Brain Innovation

support portal

False Discovery Rate (FDR)

Introduction


The Multiple Comparsion Problem
Since most currently performed fMRI research is aiming at finding statistical significant activation patterns (the null hypothesis can be rejected with a well defined error probability of alpha, usually in the order or 5 or 1 per cent), programs such as Brain Voyager must offer the user a solution for the following problem: The commonly used GLM approach calculates a univariate t-statistic for each and every voxel, which is often referred to as mass-univariate testing. While this is not a problem per se, it is obvious that performing, say, 50,000 tests (e.g. the number of voxels in a brain mask for still commonly used resolution properties) in parallel means that on a given alpha level of 5 per cent roughly 2,500 voxels will show up as activated although no true effect is in the data. This downside of mass-univariate statistical testing is called the Multiple Comparison Problem.

Bonferroni's Approach
The most strict and consequent solution to this problem is to simply divide the alpha level by the number of tests, thus meaning that the probability of one of the total number of (mutually independent) voxels being wrongfully said to be significantly activated is of magnitude alpha. This is also known as correcting for the Family Wise Error. It is clear though that this, on the other hand, highly increases the beta error (false negative), which is that many voxels that should show an effect get below the corrected threshold. 

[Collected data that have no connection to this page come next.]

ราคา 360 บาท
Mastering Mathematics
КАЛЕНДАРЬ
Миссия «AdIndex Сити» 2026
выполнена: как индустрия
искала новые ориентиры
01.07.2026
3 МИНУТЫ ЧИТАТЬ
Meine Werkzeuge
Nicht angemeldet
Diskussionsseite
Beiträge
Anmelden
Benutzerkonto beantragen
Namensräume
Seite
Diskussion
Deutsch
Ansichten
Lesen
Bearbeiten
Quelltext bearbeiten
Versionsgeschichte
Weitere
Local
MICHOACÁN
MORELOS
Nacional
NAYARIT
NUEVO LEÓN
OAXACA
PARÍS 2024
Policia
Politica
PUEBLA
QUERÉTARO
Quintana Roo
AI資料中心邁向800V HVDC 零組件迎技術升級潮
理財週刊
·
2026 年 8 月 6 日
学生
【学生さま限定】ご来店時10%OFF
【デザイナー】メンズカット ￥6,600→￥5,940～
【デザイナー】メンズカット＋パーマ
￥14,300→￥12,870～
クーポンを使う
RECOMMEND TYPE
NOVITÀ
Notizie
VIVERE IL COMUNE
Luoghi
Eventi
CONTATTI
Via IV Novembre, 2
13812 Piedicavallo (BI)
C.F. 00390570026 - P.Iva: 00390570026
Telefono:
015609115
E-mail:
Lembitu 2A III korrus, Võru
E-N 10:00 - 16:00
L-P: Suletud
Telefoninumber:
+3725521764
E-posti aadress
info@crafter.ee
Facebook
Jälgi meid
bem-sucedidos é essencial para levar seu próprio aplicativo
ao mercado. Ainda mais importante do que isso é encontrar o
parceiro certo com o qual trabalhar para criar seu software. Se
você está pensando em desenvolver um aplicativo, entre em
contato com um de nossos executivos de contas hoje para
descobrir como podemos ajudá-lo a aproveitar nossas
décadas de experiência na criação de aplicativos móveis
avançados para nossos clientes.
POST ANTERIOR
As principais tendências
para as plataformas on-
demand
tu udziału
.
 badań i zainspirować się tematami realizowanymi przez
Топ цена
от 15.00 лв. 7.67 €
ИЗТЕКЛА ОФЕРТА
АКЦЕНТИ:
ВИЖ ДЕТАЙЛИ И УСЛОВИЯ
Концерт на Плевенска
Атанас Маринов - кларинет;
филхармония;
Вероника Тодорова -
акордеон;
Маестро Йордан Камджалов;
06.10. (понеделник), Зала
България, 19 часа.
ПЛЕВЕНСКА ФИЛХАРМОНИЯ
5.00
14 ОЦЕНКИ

False Discovery Rate (FDR)


Difference to FWE
Basically, the idea of FDR is the following: While FWE (Bonferroni's approach) does not honor the fact that p-values are not equally distributed (so all "good" voxels, where rejecting H0 is the better choice, have in fact a higher t-statistic than those with the nominal alpha-p level), FDR does exactly this. 

Procedure
In theory thus, the most significant voxel is being corrected at Bonferroni level (i.e. set alpha level divided by number of voxels that have been processed). The next most significant voxel is corrected at twice this rate, etc. As soon as one voxel (in this ascending list of p-value sorted voxels) is found that does not meet with the correction criterion (p(V) > (i/N) * q), then all subsequent voxels are assumed to belong to the falsely claimed active voxels. 

Remaining Problems
While this method is very well suited for many datasets (i.e. data where an effect can be found without too much difficulty), the problem persists that should the most significant voxel's t-statistic not exceed the critical threshold (matching a p-value divided by the number of voxels) then this method will show no active voxels at all. This naturally means that using Bonferroni correction wouldn't help either (or in other words, in this case both methods do exactly the same!), since this would correct all voxels at the same stringent level, which is why many people currently tend to report thresholds of 0.001 alpha level uncorrected. 

Random Gaussian Fields
There is presently one restriction remaining with BV's FDR implementation: one cannot decide (as for example in SPM) whether to use a smoothness estimator prior to the correction to reduce the number of independent voxels (or then rather resels, i.e. resolution elements). While there is a clear advantage of having this option, it implicitly suggests that heavily smoothing the data somewhat improves the statistics, as the smoothness will usually increase... 

Alternatives
Our suggestion is rather to come to a useful threshold in another way (since this is ALL that FDR does, finding a more suitable threshold, and why would an algorithm that was shown to work good in simulated data perform well with all kinds of real data...?). Here are just some examples of how to do so

  • using a stringent cortex mask (reducing the number of multiple comparisons, thus making FWE *and* FDR less conservative)
  • performing a Region-of-Interest analysis, which doesn't need any of those corrections (just one test is done)
  • using cluster threshold levels with a fixed p of, say, 0.01 and a voxel extend

Cluster Thresholding
To find the correct cluster thresholding parameters (voxel extend), Fabrizio Esposito implemented a plugin that will, for a specific dataset, find good thresholds that allows you to report your activation at a given alpha level (p-value) within BrainVoyager QX.